Sew the next seam, and then continue in the same way with the next pair, till all the pairs have been stitched together. Only cut the threads when you have stitched the last pair, leaving a long tail. (Don't back tack. Once you have finished, you can knot the ends)
You will have something that looks a little bit like a string of bunting flags, with all your pairs held together by the thread. (By the way, this was the point at which all other tutorials that I saw online stopped...but we've only just begun)
Next we press the seam allowances. As we need the seem allowances to be pressed to one side, and we need them to alternate, I like the flip my "flags" in alternate directions, then when I open them up to press them, the seams will automatically be alternating.
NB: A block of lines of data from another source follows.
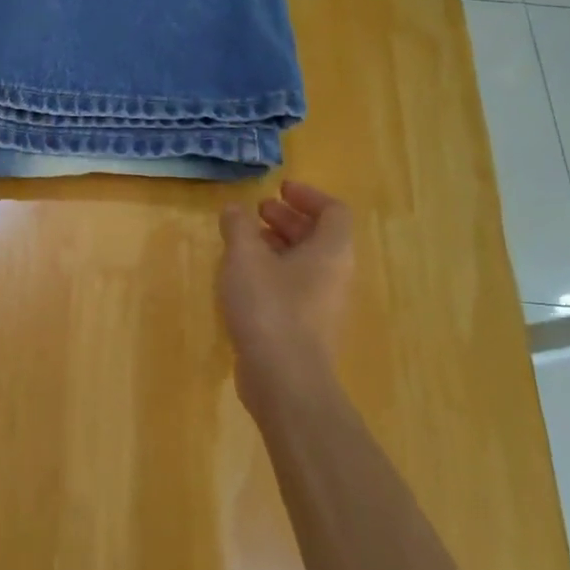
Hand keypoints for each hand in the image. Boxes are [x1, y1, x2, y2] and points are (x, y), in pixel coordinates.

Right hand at [218, 182, 353, 398]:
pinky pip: (295, 287)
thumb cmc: (269, 308)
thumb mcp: (244, 258)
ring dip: (278, 245)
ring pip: (306, 263)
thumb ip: (238, 227)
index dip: (308, 195)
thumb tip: (235, 209)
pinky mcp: (307, 328)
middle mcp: (335, 275)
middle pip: (320, 236)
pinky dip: (273, 272)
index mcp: (331, 251)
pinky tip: (243, 279)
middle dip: (288, 219)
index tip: (279, 189)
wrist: (284, 380)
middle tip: (258, 211)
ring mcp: (323, 305)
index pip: (333, 211)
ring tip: (245, 242)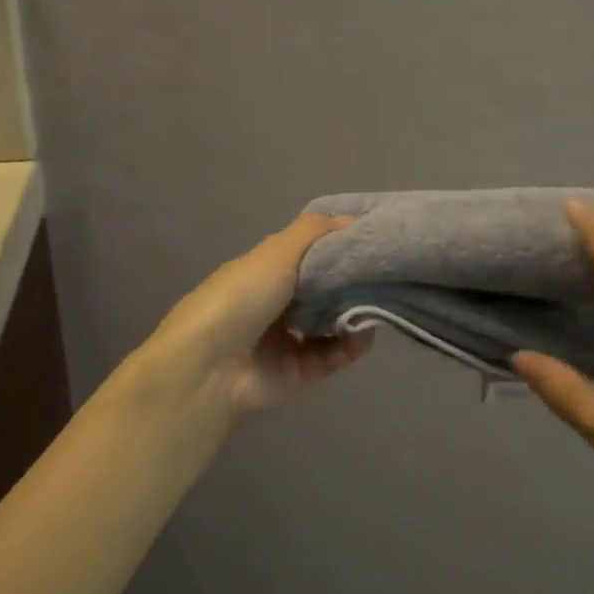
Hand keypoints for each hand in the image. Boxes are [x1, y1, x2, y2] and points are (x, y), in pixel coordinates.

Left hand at [140, 212, 373, 419]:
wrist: (208, 369)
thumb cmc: (240, 298)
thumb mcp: (276, 251)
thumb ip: (314, 231)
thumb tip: (352, 219)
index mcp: (264, 271)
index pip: (307, 253)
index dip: (337, 244)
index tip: (373, 236)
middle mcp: (275, 303)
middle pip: (322, 288)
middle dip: (351, 279)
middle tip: (384, 268)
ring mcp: (286, 340)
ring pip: (331, 323)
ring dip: (355, 312)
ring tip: (383, 298)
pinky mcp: (298, 374)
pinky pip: (333, 356)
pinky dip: (352, 344)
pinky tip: (367, 330)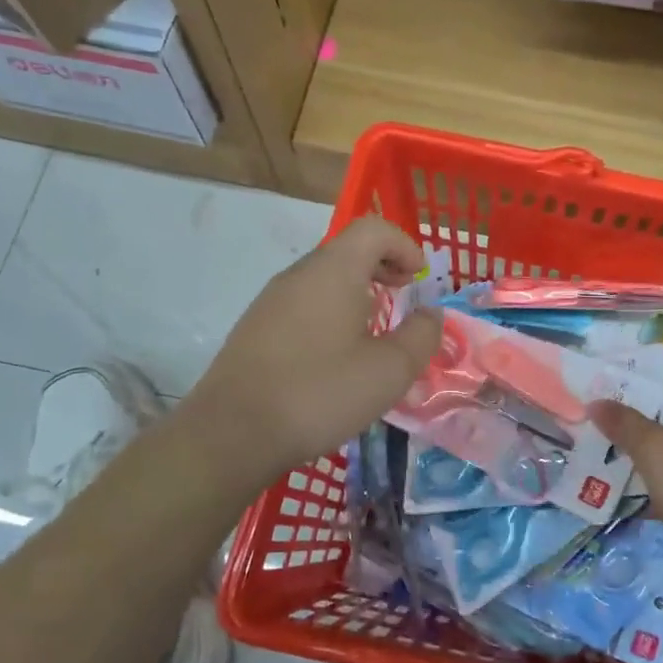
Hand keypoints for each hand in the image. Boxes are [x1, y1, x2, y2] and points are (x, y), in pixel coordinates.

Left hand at [185, 217, 443, 478]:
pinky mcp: (256, 329)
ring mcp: (271, 301)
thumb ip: (421, 336)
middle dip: (384, 270)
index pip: (373, 229)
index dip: (405, 246)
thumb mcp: (389, 371)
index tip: (421, 281)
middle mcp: (299, 275)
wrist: (232, 433)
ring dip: (357, 296)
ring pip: (325, 281)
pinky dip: (331, 315)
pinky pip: (304, 306)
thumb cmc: (320, 393)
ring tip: (375, 336)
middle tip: (404, 302)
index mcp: (334, 271)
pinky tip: (336, 359)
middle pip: (348, 251)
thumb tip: (429, 315)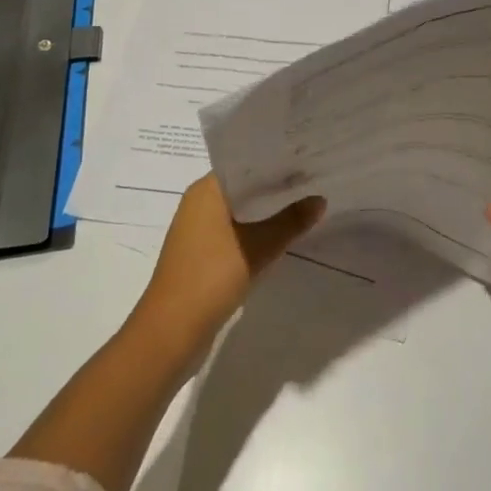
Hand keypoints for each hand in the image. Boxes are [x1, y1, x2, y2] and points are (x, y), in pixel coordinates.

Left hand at [136, 173, 324, 348]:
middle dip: (276, 186)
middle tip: (314, 179)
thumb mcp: (259, 246)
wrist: (171, 331)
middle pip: (244, 186)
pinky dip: (256, 230)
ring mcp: (197, 230)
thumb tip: (320, 199)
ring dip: (267, 210)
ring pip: (240, 210)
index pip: (245, 163)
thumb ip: (291, 220)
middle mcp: (198, 203)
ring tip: (304, 204)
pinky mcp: (201, 254)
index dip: (276, 161)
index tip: (306, 158)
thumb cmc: (211, 277)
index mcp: (206, 190)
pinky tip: (281, 235)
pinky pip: (234, 231)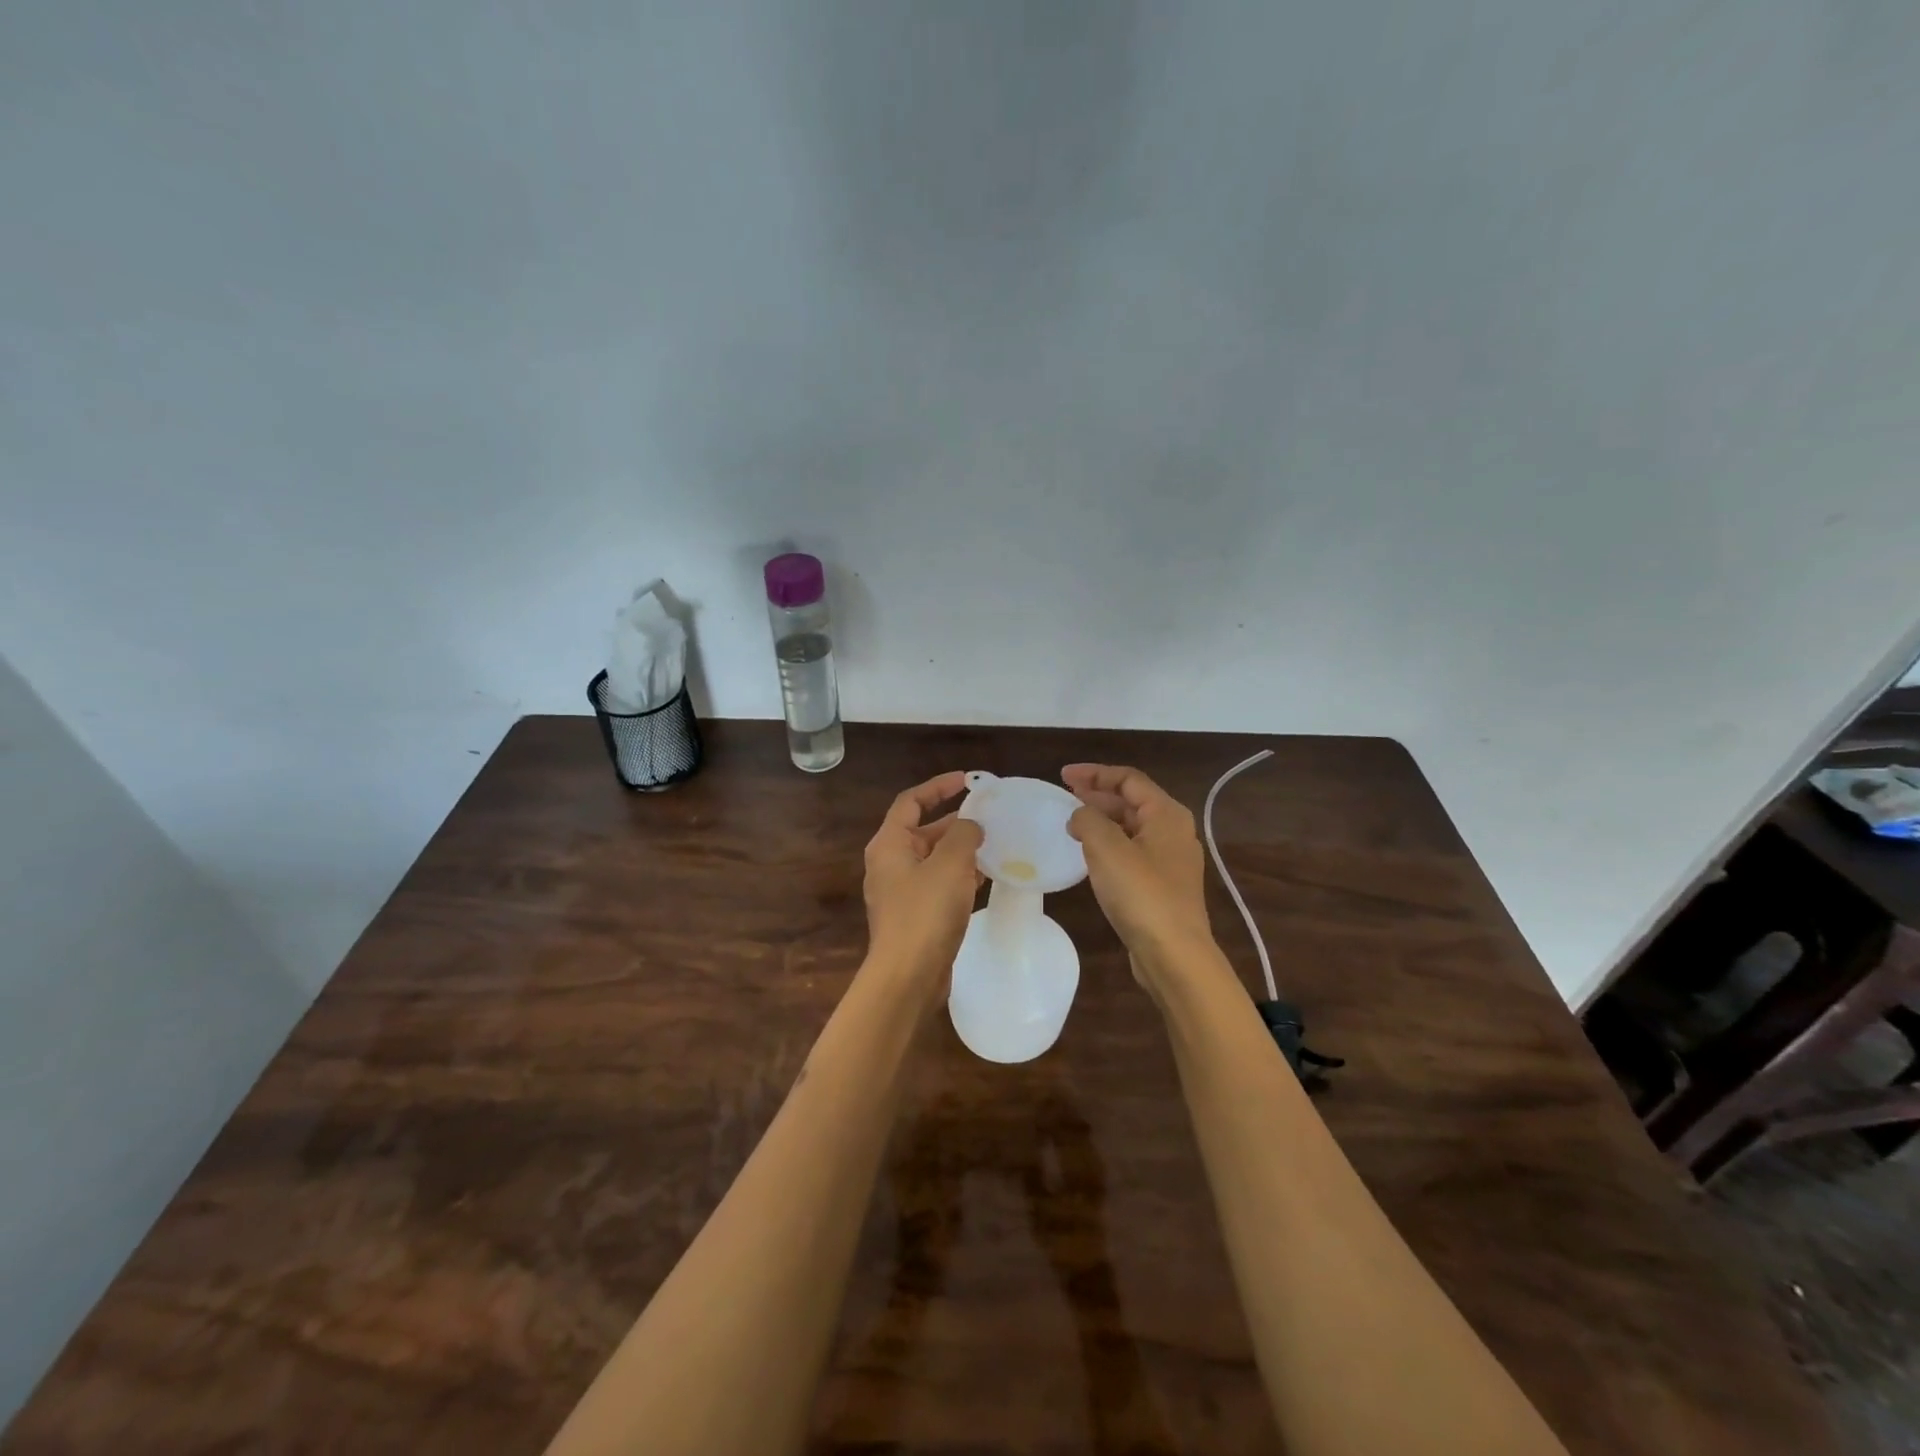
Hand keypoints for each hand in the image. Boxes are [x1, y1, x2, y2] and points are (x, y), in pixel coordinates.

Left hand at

This is what it will look like on the back (I just realised that if I'd used fabrics with greater contrast, it might be easier to see what I'm talking about, but I didn't have any projects like that to photograph, so hopefully you can see what we're talking about anyway)
Now, put your completed column back in place, and repeat the whole process with the next pair of columns, and the next, till all your columns are joined into pairs. If you have an uneven number of columns, that's OK, just join the left over blocks in the same way as the others so you end up with one column of three squares across instead of two.
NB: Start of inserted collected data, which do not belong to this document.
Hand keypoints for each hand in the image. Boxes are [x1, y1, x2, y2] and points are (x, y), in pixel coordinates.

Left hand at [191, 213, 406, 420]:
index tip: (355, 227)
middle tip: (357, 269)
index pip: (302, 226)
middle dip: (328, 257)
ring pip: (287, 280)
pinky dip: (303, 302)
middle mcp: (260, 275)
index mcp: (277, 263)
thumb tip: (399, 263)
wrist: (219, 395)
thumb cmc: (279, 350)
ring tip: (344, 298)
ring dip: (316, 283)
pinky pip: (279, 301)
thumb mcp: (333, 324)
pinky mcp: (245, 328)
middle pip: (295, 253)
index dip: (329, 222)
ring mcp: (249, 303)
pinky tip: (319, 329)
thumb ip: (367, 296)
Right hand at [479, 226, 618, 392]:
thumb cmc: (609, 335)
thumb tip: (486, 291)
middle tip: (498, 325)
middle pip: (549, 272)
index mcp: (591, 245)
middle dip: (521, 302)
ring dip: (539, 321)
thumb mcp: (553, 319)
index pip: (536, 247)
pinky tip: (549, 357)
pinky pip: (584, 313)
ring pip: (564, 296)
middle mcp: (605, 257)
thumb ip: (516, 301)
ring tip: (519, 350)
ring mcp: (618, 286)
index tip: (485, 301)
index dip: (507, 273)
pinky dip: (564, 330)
Now we need to join our column pairs to each other. We do this just like we did with the squares. Take the second column pair and lay it right side down on the first column pair. Just make sure the top stays at the top, and everything else will automatically be in the right place for you.
As these columns are already joined together, we can't stack them up like we did before, so this time, we start at the bottom and concertina them up. Pick up the second and third pairs from the bottom at the seam where they are joined together, and fold them onto the bottom pair, and continue in the same way till you get to the top.
Take this concertina stack to your machine, and starting with the top pair, stitch 1/4" seams on the right hand edge. As you come to the end of each seam, stop with the needle down just beyond the end of your fabric, and you will find that the next pair will have come up into place ready to sew. All you need to do is match your raw edges and stitch.
Press the seams to one side, alternating which direction they face just like you did before. Continue in the same way till all your columns are joined together.
You will then have all your squares in place held together by threads. All you need to do now is stitch the rows together. This will be very easy, as the threads keep everything where it should be. All you have to do, is check as you go that your seams are matching, as some of your fabrics may stretch a little as you sew, so just ease them to fit.
Press your seams, and there you have it! All your squares are now joined together!
This method can be used to piece quilt blocks, or to piece an entire quilt, as long as the pieces you are piecing are square or rectangular. If you have triangles or other shapes in your blocks, these pieces can be joined together to make square units which can then be chain pieced.